— start of Task data —

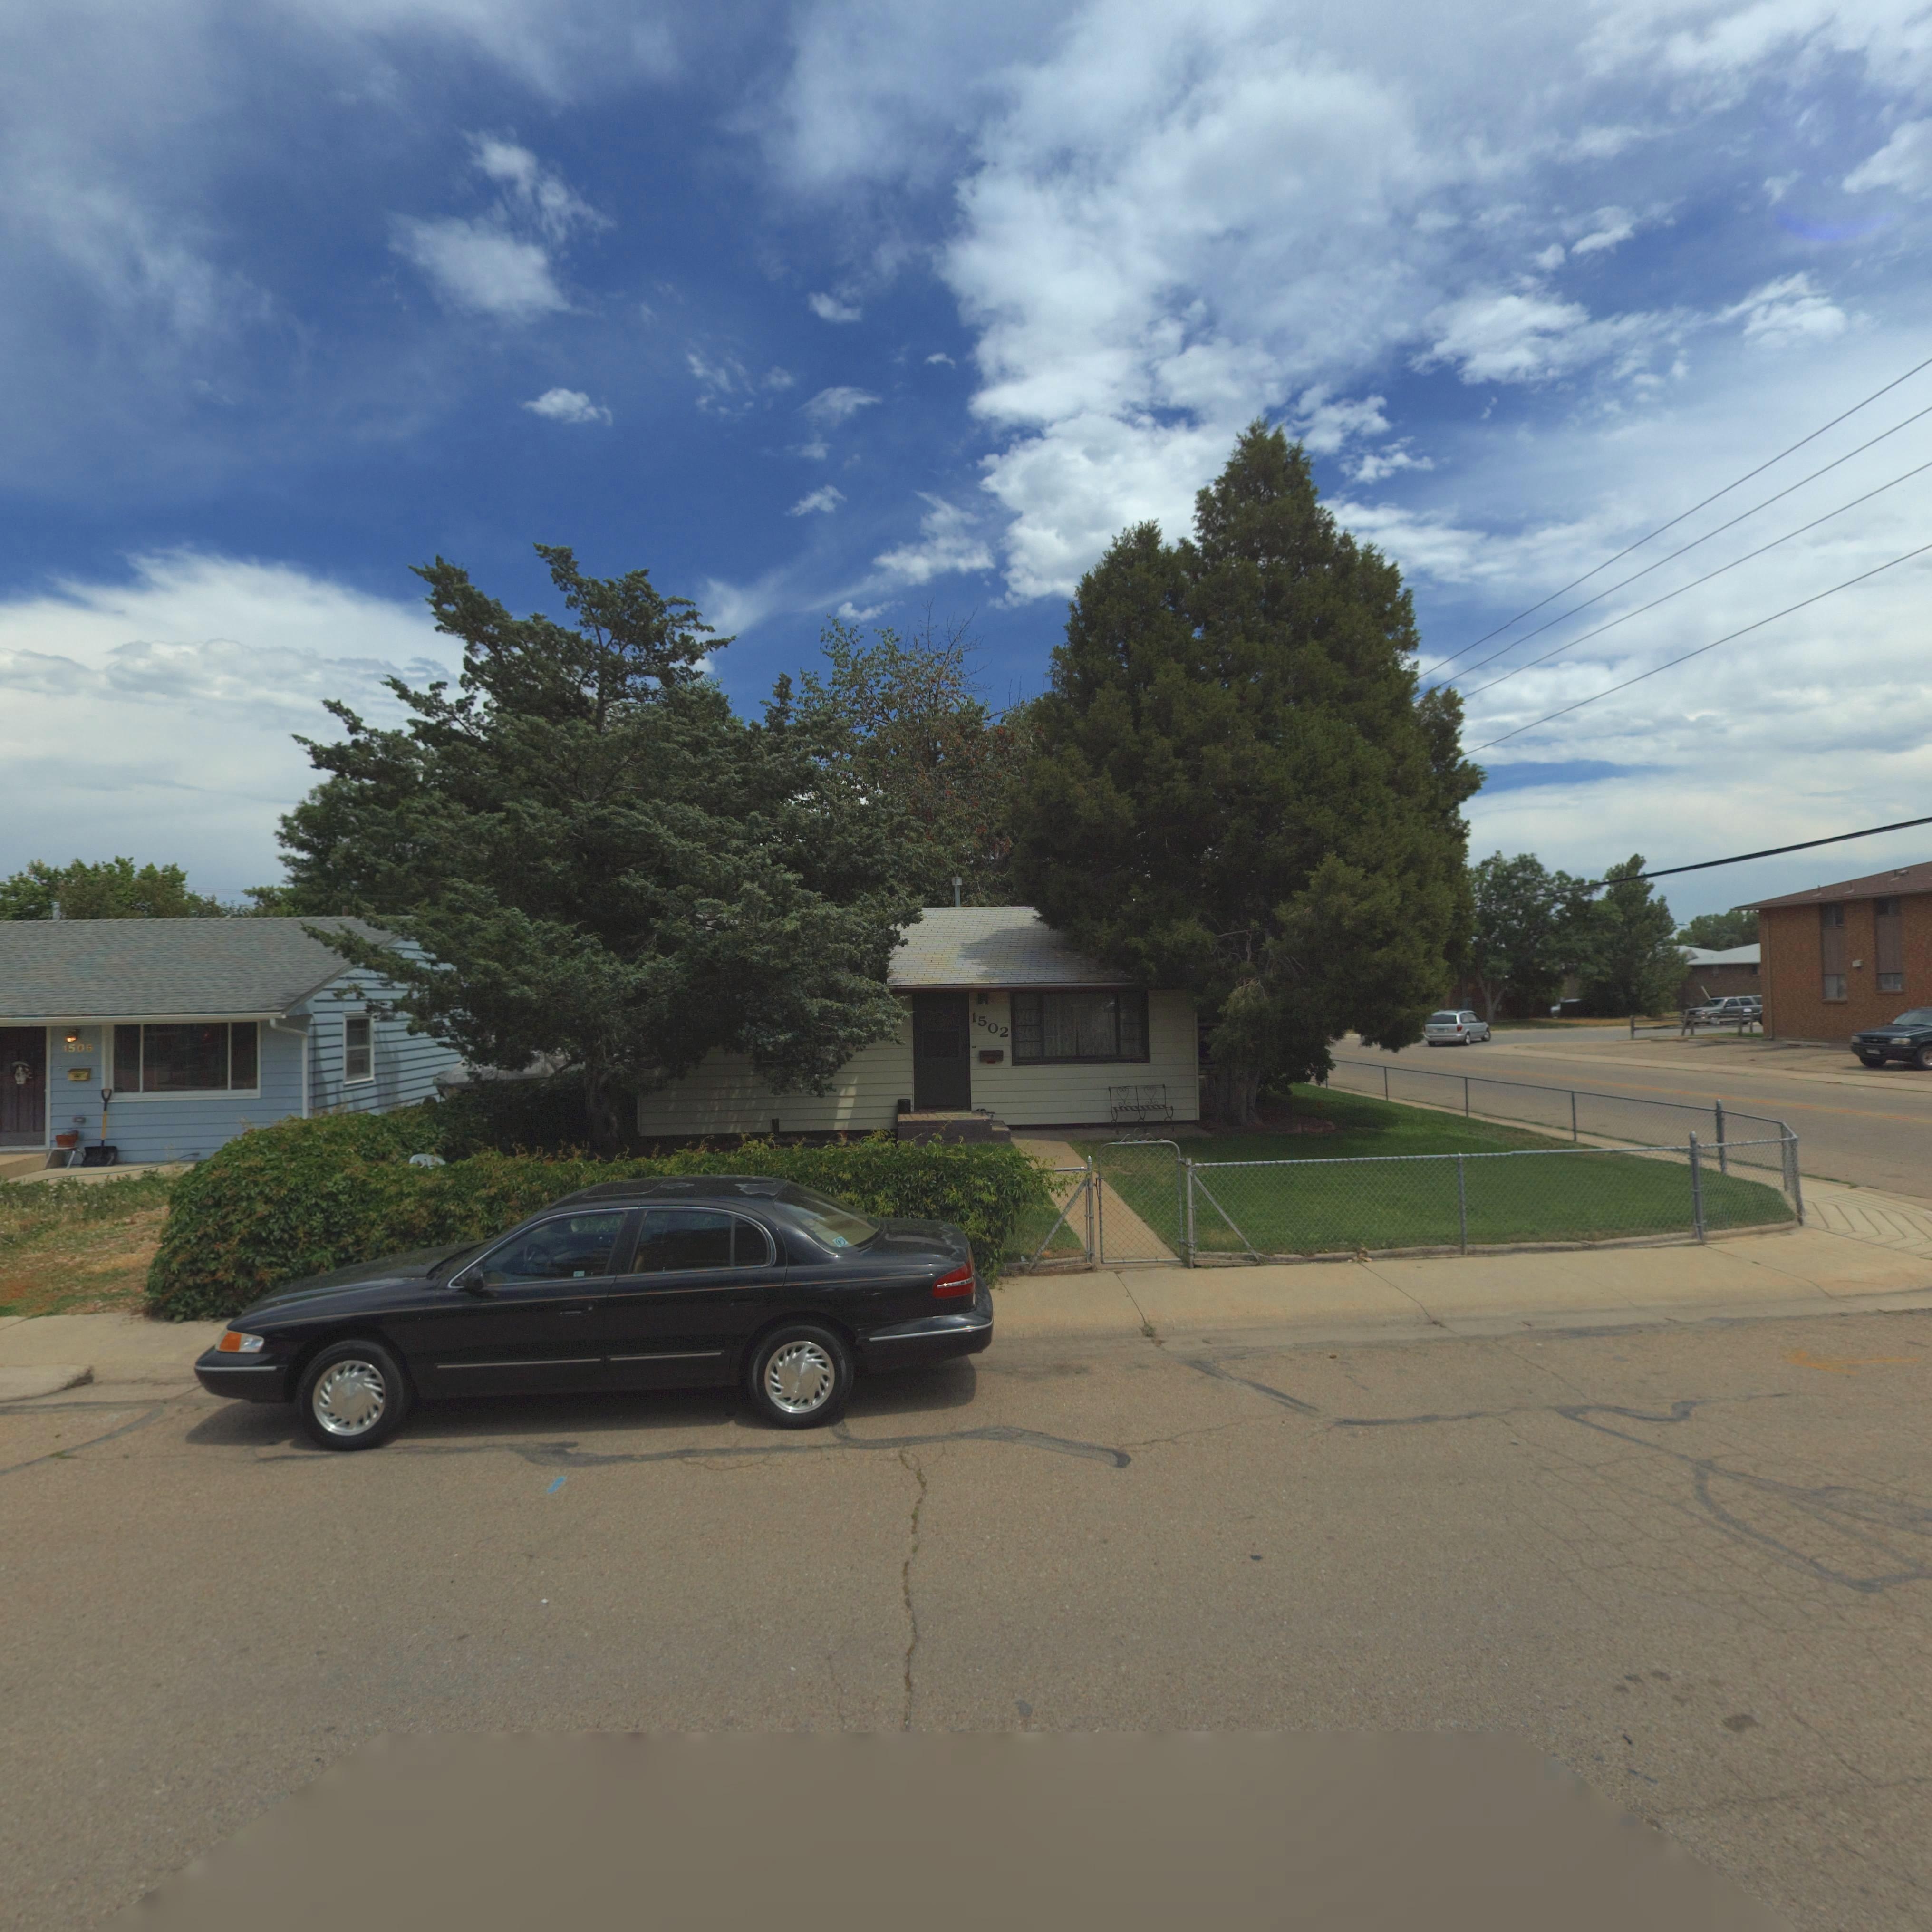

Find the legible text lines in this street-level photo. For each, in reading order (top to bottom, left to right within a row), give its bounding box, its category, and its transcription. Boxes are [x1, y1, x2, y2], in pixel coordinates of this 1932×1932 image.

[971, 1011, 1009, 1039] StreetNumber: 1502
[63, 1043, 94, 1052] StreetNumber: 1506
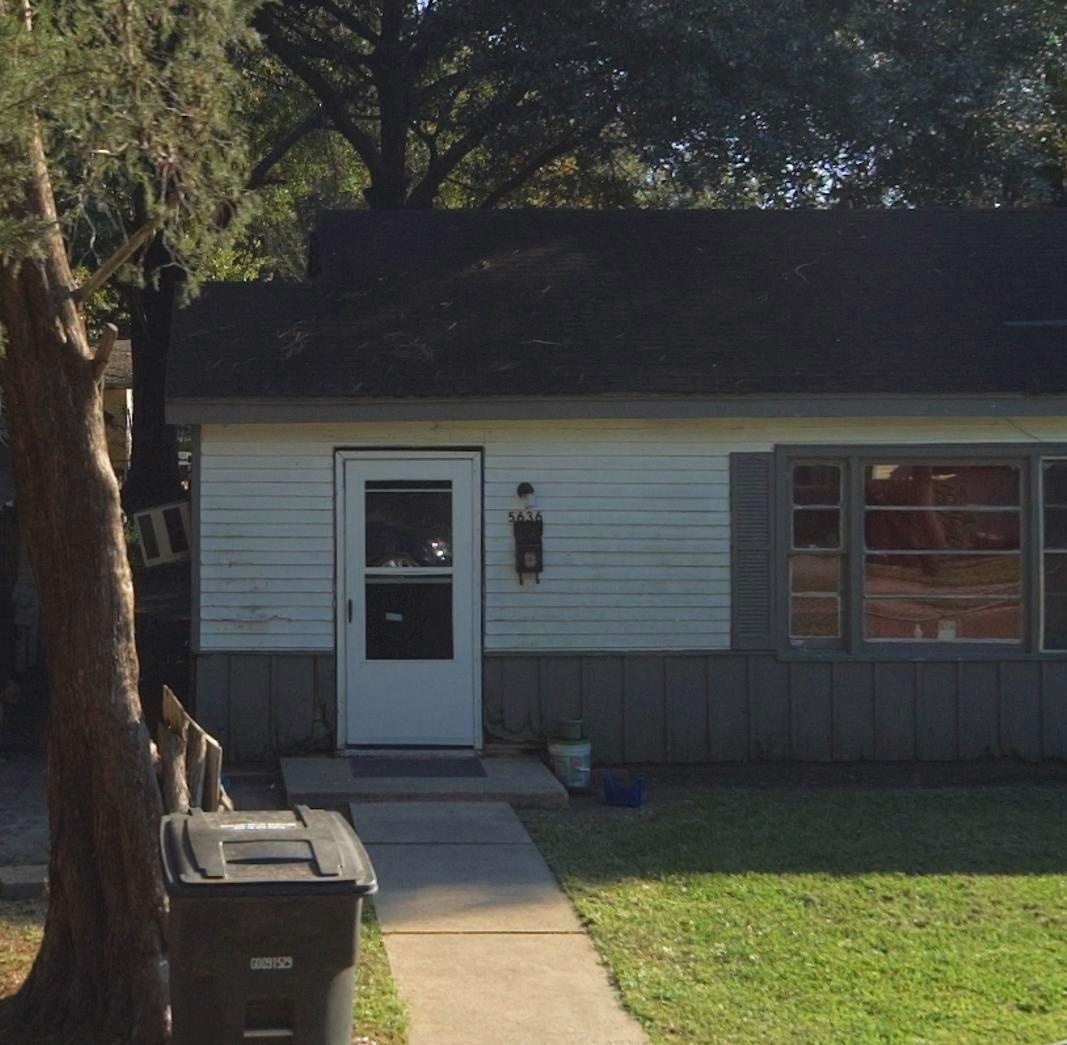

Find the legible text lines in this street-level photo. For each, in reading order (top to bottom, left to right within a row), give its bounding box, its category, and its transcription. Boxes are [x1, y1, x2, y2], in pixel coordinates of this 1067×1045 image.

[508, 510, 543, 522] StreetNumber: 5636
[249, 956, 293, 970] None: G0091529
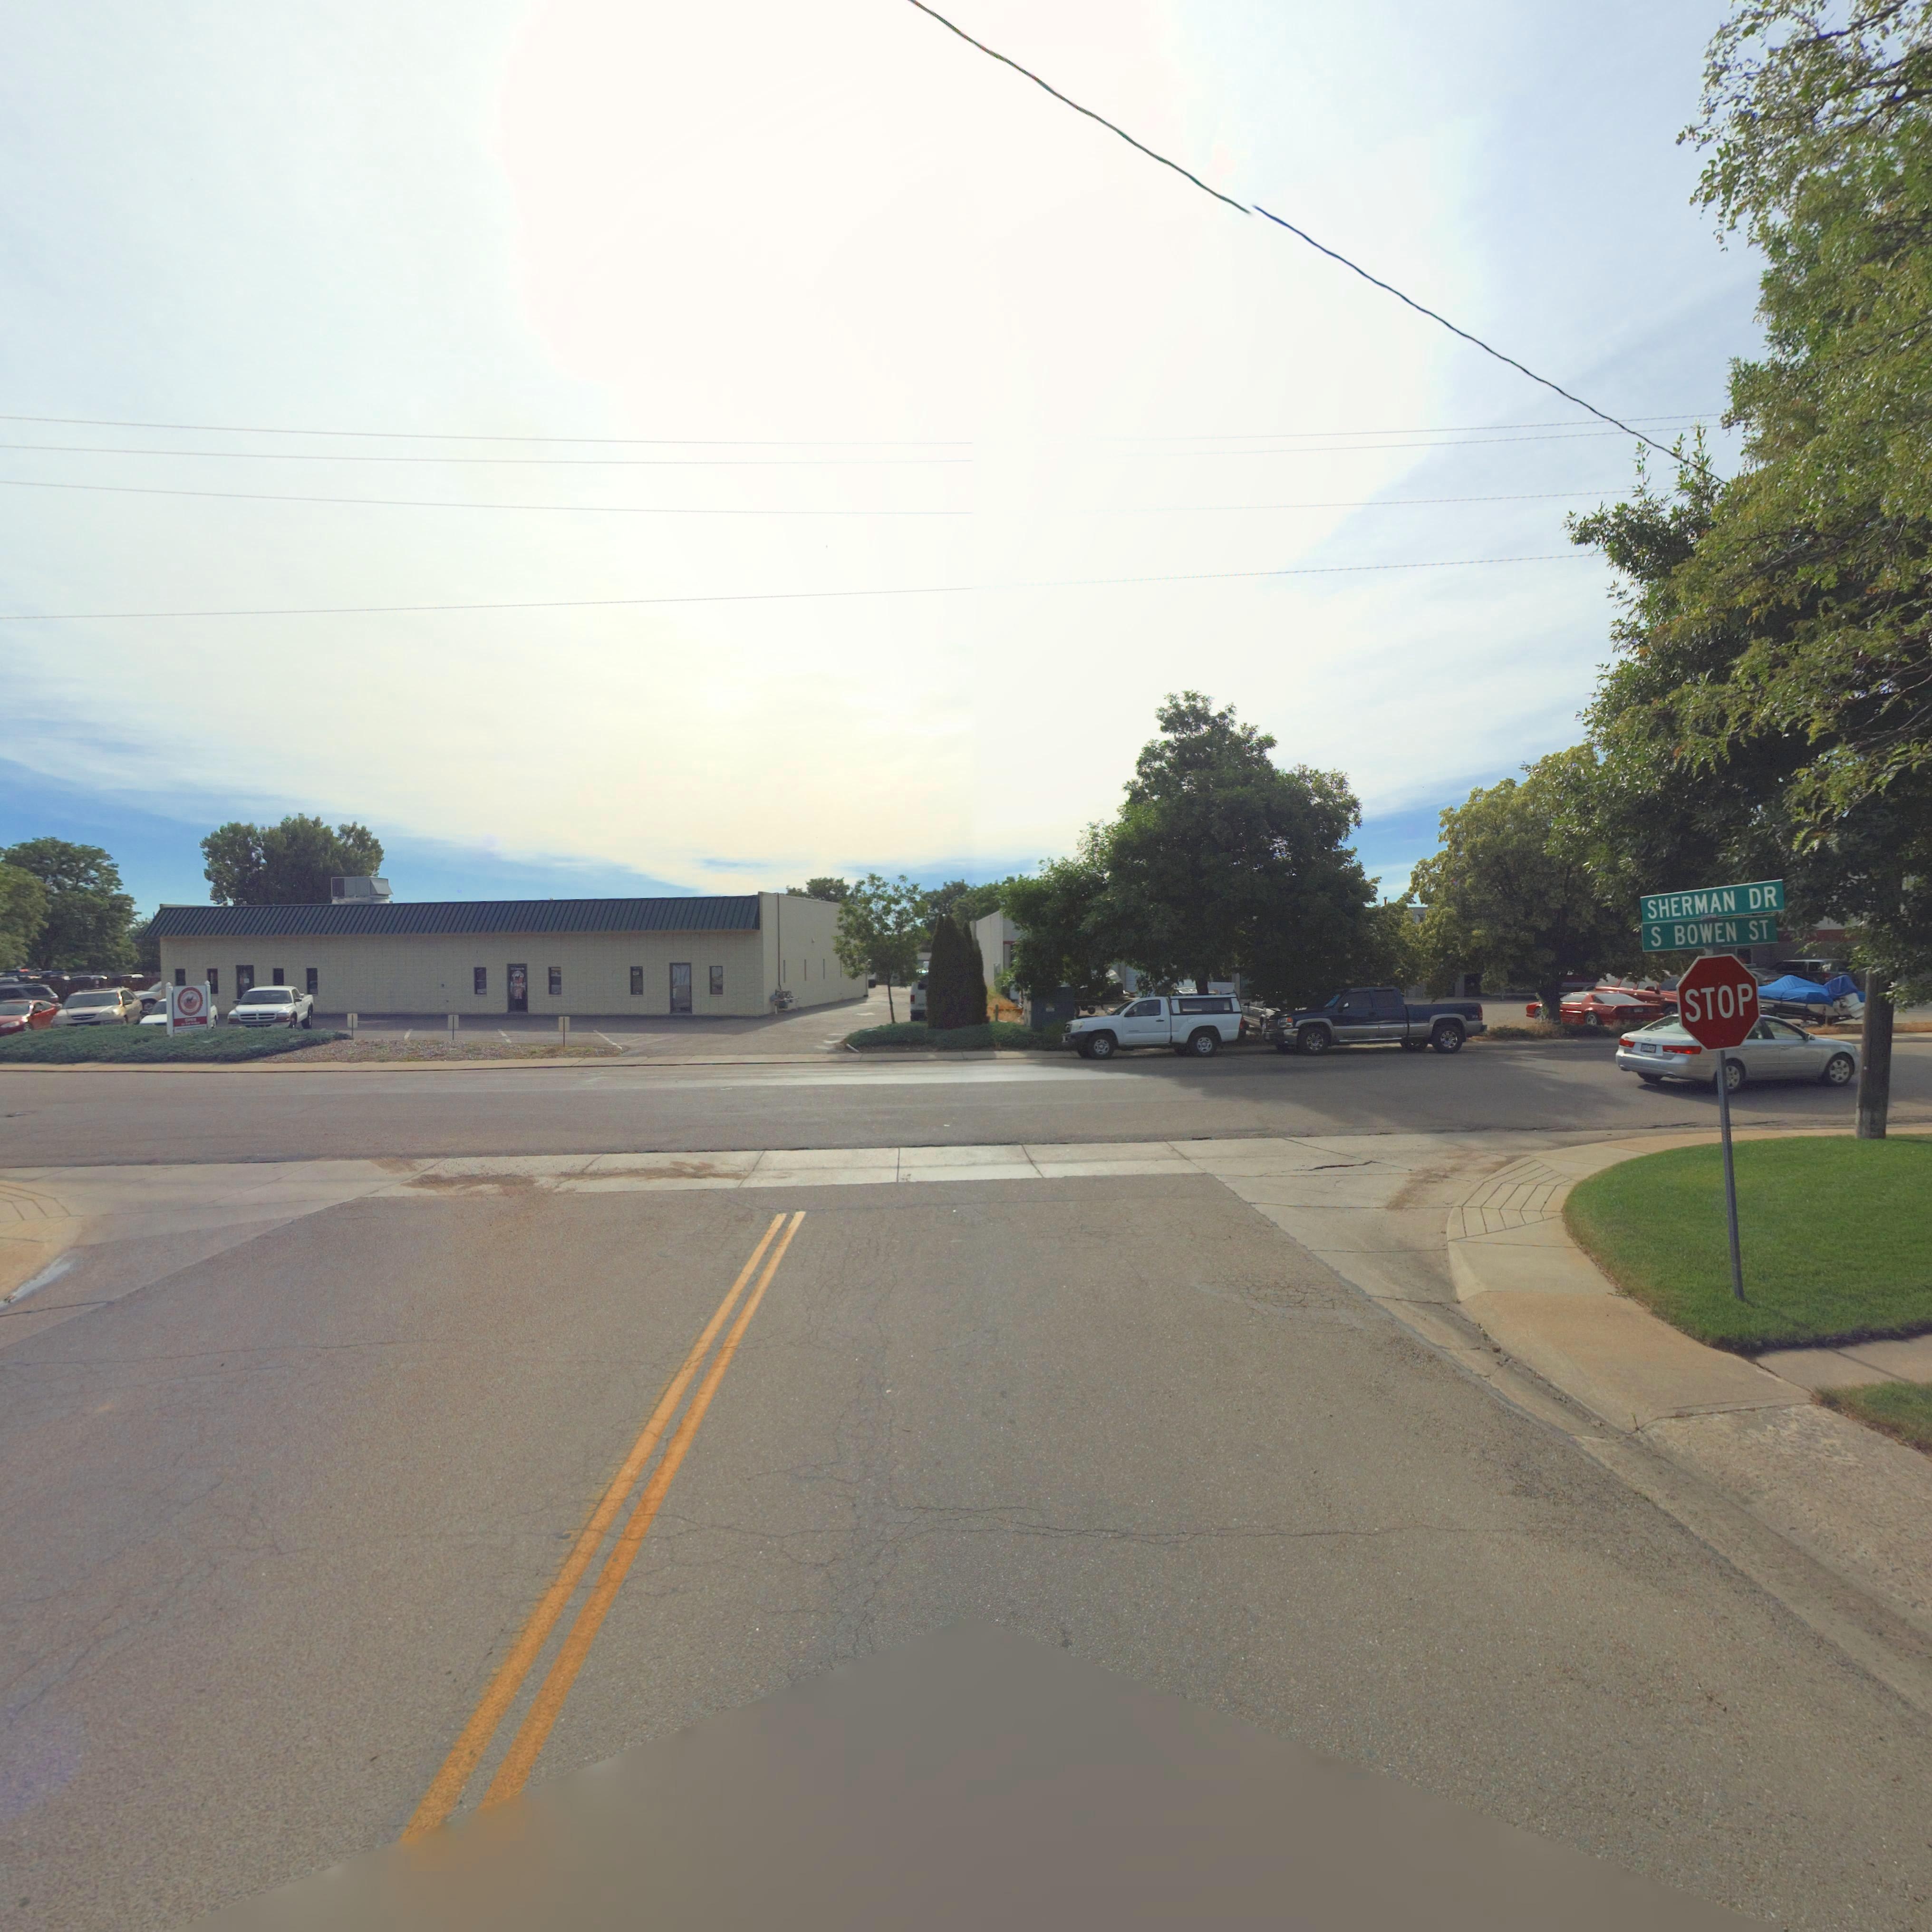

— end of Task data —

▸ Request: Edit the records from their beginning through the line containing "[971, 1011, 1009, 1039] StreetNumber: 1502" by replacing "legible" with "readable" and leaving everything else unchanged. Omit the pictures from your answer.

▸ Solution to the problem:
Find the readable text lines in this street-level photo. For each, in reading order (top to bottom, left to right within a row), give its bounding box, its category, and its transcription. Boxes are [x1, y1, x2, y2], in pixel coordinates of this 1932×1932 image.

[971, 1011, 1009, 1039] StreetNumber: 1502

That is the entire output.